His hands grip my hips like he’s holding on for dear life. His mouth trails down my neck, his tongue dragging over my collarbone before he bites, just hard enough to make my knees buckle if I weren’t already in his arms.
“I’ve imagined this,” he rasps between kisses. “Over and over. Every goddamn night. And none of it—none of it—comes close to this.”
I’m breathless. Dizzy. Drunk on him.
Drenched in want.
But somewhere deep inside me—fragile, trembling—a voice whispers.
Stop.
Not now. Not like this.
Not when I still don’t know if I’m just another thing he’ll leave broken in the morning.

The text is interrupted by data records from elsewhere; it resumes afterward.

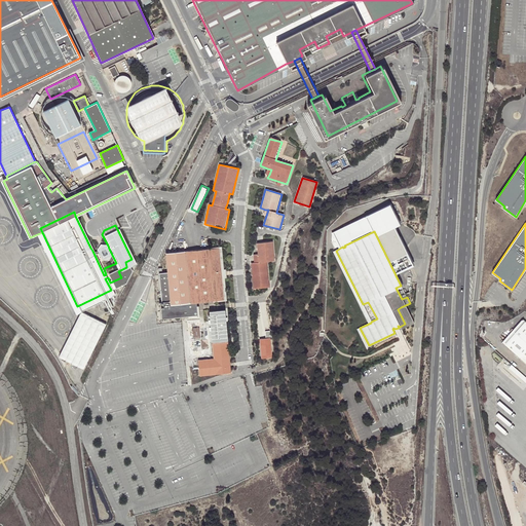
[(94,247),(90,248),(92,251),(95,249),(99,256),(109,251),(108,250),(109,249),(108,246),(106,247),(103,240),(102,240),(100,239),(98,240),(96,241),(95,242),(94,243),(94,246),(94,247)]
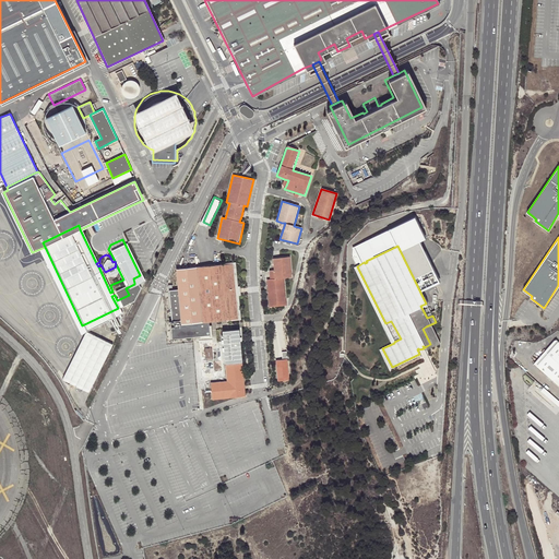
[(289,258),(272,259),(272,271),(269,271),(269,280),(265,281),(269,307),(285,306),(283,278),(290,277),(289,258)]
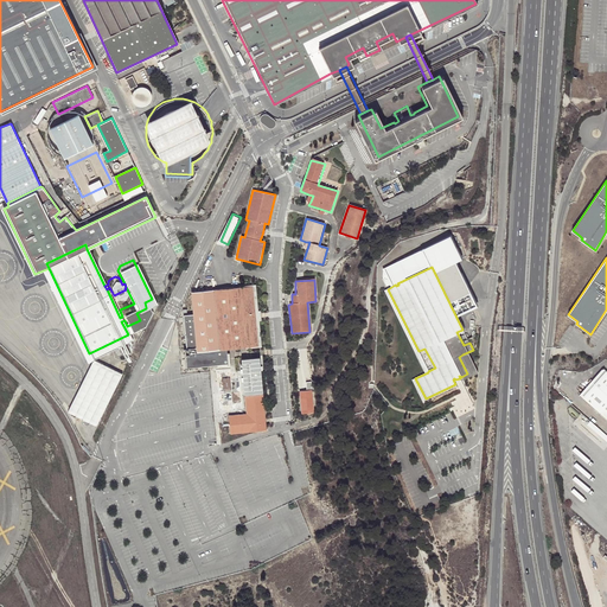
[(255,312),(253,286),(191,293),(192,314),(183,315),(186,350),(187,349),(189,356),(185,356),(186,368),(218,364),(221,364),(222,363),(223,362),(223,360),(223,359),(227,359),(225,355),(227,355),(225,349),(259,345),(255,318),(255,312)]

With the little willpower left in me, I push at his chest, breaking the kiss. I’m breathless. Trembling from the desire and withdrawal. He stops, and I almost kiss him again at the look of pure desire on his flushed face.
“Don’t kiss me if you’re going to pretend I don’t exist tomorrow.”
He says nothing. Just stares at me.
And that silence—his silence—tells me everything.
His eyes are darker now, almost pitch black. He knows I’m right.
When he backs away, I feel my heart splitting into two. Then he’s gone, and I’m left alone again, lips tingling, the last piece of my heart I was clinging onto gone with him.